**Passage to read:**
┌──

[EM] Final Conclusion on strong FBC!!!!!!
Forest Simmons
fsimmons at pcc.edu
Thu Jan 2 18:31:36 PST 2003
Alex, how do you generalize to more than three candidates? Is it still
Top 2 or does it become Median Rank and Above?
Or could you make it "Above Lowest Rank" or "Non-truncated."
It seems to me that any of these would satisfy the FBC, and all are
equally valid generalizations of the three candidate Top 2 method.
If fact, giving one point to each of the non-truncated candidates would be
instrumentally equivalent to Approval, and so would satisfy the usual FBC,
while the additional expressivity would make it satisfy the Strong FBC in
the same sense that Top 2 does (as well as Joe Weintein's Five Slot
Approval).
Am I missing something?
Forest
On Thu, 2 Jan 2003, Alex Small wrote:
> Yesterday I posted to the list a proof of the Gibbard-Satterthwaite (GS)

└──

**Dataset records:**
┌──

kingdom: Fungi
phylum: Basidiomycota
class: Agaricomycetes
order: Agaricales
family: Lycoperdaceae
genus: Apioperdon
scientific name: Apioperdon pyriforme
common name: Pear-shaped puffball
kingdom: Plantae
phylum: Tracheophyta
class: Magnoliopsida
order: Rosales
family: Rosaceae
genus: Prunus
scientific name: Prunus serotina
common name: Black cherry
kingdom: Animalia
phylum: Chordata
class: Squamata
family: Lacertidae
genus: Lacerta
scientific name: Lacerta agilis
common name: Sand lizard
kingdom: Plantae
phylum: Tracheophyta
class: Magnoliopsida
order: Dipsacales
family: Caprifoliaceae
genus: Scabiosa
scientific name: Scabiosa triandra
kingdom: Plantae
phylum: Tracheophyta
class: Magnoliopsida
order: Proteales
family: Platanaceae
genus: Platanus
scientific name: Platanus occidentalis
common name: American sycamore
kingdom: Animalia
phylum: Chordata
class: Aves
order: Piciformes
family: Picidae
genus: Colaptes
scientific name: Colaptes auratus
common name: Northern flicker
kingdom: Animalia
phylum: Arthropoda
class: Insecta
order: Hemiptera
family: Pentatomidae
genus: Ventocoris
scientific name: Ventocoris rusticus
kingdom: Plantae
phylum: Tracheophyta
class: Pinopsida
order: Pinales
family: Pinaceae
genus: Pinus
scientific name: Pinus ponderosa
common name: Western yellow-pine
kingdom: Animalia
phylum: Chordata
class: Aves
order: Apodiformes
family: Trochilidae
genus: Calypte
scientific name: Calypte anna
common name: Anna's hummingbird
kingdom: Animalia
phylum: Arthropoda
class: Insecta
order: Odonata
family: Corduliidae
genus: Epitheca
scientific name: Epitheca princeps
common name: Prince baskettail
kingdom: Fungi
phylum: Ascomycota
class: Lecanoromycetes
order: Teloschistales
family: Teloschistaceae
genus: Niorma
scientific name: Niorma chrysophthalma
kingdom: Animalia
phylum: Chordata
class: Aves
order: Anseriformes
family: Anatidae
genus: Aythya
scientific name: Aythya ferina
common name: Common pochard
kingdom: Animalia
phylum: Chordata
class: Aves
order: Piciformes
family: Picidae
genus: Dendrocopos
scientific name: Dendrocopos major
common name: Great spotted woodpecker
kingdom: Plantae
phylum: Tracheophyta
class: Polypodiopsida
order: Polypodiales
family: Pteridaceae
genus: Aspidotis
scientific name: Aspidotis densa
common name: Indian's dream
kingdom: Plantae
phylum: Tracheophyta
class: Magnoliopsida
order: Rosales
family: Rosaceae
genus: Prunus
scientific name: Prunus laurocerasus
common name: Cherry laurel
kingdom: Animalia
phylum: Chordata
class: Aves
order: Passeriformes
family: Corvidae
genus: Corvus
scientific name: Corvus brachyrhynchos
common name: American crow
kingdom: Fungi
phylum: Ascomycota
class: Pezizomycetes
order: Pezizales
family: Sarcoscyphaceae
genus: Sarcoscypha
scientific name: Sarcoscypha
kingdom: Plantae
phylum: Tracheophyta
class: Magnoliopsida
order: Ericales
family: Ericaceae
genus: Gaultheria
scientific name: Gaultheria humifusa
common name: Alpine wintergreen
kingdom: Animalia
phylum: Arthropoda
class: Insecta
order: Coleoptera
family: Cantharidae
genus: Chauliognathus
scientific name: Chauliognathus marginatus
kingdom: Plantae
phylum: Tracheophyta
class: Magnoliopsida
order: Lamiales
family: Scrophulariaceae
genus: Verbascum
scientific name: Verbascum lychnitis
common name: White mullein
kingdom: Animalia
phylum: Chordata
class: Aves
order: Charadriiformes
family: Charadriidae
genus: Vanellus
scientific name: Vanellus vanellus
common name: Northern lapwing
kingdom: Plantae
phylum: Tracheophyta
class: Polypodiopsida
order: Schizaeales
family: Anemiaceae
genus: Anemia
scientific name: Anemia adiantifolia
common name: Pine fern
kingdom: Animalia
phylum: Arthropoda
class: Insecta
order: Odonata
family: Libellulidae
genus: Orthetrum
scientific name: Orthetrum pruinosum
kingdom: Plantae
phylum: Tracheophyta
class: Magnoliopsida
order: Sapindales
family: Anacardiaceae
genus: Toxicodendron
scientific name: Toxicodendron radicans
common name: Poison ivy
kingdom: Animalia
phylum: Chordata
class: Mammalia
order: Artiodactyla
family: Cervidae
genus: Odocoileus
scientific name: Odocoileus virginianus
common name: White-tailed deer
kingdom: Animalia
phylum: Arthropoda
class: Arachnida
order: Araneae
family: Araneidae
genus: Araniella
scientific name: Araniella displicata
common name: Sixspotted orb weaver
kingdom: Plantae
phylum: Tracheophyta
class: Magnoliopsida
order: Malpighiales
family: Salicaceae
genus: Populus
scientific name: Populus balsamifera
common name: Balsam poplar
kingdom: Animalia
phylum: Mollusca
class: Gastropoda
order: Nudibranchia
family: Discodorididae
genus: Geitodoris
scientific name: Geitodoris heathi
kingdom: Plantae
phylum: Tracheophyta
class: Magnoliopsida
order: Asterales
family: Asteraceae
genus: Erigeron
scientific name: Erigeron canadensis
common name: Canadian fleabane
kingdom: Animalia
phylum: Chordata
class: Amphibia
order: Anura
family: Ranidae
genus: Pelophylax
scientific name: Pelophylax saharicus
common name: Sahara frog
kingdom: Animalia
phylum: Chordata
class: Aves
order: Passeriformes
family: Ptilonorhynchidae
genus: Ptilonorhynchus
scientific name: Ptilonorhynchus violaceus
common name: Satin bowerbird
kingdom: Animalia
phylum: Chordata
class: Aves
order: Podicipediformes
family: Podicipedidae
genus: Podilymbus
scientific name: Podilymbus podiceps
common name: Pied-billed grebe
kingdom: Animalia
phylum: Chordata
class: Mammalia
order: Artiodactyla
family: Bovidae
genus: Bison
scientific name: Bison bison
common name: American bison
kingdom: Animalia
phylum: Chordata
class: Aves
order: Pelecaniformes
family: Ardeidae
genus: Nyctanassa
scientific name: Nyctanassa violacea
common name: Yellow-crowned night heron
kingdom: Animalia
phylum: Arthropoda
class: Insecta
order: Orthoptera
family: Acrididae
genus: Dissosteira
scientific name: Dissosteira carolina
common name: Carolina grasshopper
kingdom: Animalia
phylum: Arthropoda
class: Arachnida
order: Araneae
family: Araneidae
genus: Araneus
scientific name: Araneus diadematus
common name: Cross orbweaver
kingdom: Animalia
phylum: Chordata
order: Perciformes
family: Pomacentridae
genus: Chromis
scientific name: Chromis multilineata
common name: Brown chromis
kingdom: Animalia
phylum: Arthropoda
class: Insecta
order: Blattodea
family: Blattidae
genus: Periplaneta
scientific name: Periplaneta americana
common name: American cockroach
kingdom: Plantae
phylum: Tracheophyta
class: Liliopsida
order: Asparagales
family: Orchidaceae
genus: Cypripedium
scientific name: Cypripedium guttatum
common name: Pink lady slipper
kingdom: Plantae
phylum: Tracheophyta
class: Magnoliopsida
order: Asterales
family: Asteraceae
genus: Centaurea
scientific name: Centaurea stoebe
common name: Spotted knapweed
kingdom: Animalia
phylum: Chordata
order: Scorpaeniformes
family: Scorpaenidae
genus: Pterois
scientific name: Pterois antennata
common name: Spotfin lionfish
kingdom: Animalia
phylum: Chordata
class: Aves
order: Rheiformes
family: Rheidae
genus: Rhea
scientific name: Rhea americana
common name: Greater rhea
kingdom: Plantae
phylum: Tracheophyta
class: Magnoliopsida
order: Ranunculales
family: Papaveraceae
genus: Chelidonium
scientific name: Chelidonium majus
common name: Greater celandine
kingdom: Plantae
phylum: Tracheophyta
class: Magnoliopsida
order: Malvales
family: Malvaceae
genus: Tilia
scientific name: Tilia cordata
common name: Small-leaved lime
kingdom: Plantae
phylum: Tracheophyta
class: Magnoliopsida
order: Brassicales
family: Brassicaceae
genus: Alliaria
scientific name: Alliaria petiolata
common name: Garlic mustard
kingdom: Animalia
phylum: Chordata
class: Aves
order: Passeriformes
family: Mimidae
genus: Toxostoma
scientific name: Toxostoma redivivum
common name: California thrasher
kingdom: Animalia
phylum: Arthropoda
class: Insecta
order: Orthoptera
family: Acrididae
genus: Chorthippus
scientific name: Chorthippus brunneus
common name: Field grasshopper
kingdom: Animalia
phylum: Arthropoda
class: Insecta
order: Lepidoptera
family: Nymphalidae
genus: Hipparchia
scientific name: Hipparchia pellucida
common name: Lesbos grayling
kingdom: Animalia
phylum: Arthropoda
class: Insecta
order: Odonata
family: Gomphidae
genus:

└──

**Aim:**
Answer these questions about the voting-method forum post:
(a) Besides "Median Rank and Above," what two names does the author propose for generalizing to more than three candidates?
(b) Giving one point to each non-truncated candidate would be instrumentally equivalent to which method?
(c) On what date did Alex Small write the quoted message?

**Result:**
(a) "Above Lowest Rank" and "Non-truncated."
(b) Approval.
(c) Thursday, January 2, 2003.